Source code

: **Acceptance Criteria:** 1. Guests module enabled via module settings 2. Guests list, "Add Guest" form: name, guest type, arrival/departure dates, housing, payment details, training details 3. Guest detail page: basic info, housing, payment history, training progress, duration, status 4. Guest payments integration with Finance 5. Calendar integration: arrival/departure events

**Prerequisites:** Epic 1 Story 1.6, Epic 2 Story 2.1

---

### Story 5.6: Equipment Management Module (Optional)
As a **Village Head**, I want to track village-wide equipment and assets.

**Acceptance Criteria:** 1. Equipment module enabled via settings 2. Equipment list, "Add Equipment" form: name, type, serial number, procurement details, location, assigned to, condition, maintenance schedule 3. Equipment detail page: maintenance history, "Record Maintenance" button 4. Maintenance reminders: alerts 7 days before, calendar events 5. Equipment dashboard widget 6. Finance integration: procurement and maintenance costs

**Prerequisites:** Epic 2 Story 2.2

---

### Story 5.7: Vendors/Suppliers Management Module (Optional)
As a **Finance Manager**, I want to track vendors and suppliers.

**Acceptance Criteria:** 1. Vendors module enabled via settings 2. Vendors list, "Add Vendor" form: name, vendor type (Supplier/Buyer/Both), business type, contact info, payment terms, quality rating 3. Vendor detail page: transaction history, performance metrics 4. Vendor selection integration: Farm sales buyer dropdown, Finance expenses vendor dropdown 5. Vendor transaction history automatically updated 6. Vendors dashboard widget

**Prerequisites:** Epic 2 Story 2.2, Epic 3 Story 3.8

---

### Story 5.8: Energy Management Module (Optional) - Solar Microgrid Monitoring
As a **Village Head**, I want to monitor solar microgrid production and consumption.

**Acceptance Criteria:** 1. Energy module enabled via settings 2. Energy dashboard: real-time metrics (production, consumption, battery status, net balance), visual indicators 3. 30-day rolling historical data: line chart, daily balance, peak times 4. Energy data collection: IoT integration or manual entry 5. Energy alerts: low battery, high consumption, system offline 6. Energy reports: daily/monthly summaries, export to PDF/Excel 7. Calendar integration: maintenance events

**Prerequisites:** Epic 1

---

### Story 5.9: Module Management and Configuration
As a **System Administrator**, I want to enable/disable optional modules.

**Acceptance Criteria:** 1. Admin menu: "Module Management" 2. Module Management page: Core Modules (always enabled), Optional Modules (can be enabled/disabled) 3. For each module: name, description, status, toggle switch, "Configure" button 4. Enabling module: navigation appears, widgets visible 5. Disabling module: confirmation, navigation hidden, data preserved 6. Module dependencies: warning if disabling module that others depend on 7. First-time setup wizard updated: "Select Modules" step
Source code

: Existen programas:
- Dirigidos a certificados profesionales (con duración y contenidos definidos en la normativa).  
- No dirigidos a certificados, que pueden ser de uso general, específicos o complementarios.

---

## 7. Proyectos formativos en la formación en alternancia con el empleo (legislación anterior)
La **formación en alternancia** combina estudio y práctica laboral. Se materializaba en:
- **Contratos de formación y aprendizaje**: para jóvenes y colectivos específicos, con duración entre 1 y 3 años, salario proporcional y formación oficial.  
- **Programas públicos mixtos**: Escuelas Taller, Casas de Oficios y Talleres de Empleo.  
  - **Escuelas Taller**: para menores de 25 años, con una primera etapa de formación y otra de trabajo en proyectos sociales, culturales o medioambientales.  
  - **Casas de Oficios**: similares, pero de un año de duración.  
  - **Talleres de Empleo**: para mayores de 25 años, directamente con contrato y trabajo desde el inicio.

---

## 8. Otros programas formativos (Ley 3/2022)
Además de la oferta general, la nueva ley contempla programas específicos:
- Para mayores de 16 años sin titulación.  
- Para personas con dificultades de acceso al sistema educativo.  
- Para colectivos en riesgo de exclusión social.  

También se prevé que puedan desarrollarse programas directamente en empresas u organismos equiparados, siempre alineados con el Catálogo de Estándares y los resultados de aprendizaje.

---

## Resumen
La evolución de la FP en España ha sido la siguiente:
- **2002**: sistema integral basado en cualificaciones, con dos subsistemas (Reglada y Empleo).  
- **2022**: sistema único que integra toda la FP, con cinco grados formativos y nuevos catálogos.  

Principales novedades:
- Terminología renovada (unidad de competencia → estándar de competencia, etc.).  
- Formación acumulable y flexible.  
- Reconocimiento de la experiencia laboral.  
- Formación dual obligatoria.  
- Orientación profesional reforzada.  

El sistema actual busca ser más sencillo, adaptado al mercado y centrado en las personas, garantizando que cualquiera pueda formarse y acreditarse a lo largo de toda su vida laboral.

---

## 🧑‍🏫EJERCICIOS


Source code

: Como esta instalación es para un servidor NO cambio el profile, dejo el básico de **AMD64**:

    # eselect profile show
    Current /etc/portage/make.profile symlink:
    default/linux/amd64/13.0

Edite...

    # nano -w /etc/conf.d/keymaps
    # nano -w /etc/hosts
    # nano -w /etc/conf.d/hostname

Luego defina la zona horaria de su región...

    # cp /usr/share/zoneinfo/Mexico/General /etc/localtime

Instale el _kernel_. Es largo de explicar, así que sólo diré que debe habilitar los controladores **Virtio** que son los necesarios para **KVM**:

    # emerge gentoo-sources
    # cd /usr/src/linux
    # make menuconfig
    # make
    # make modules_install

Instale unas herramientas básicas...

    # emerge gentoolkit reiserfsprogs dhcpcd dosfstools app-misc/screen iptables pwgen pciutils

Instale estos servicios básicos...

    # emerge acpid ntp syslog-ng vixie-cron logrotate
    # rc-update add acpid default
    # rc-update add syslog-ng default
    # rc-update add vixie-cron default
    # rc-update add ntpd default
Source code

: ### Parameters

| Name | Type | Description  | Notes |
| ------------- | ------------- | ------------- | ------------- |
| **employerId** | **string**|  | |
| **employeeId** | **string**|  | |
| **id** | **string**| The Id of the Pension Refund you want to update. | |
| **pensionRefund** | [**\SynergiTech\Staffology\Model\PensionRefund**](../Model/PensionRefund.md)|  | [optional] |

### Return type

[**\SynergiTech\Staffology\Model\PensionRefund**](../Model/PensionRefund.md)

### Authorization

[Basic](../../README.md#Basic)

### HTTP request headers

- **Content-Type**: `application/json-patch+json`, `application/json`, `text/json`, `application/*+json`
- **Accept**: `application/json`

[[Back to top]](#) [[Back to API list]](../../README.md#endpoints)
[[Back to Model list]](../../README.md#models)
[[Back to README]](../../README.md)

++++++

▶ _THE PROBLEM_:
For the listing above, print only the lines starting at the line containing "# make modules_install" and ending at the line containing "### Return type", exactly, both included.

▶ _SOLUTION BELOW_:
    # make modules_install

Instale unas herramientas básicas...

    # emerge gentoolkit reiserfsprogs dhcpcd dosfstools app-misc/screen iptables pwgen pciutils

Instale estos servicios básicos...

    # emerge acpid ntp syslog-ng vixie-cron logrotate
    # rc-update add acpid default
    # rc-update add syslog-ng default
    # rc-update add vixie-cron default
    # rc-update add ntpd default
Source code

: ### Parameters

| Name | Type | Description  | Notes |
| ------------- | ------------- | ------------- | ------------- |
| **employerId** | **string**|  | |
| **employeeId** | **string**|  | |
| **id** | **string**| The Id of the Pension Refund you want to update. | |
| **pensionRefund** | [**\SynergiTech\Staffology\Model\PensionRefund**](../Model/PensionRefund.md)|  | [optional] |

### Return type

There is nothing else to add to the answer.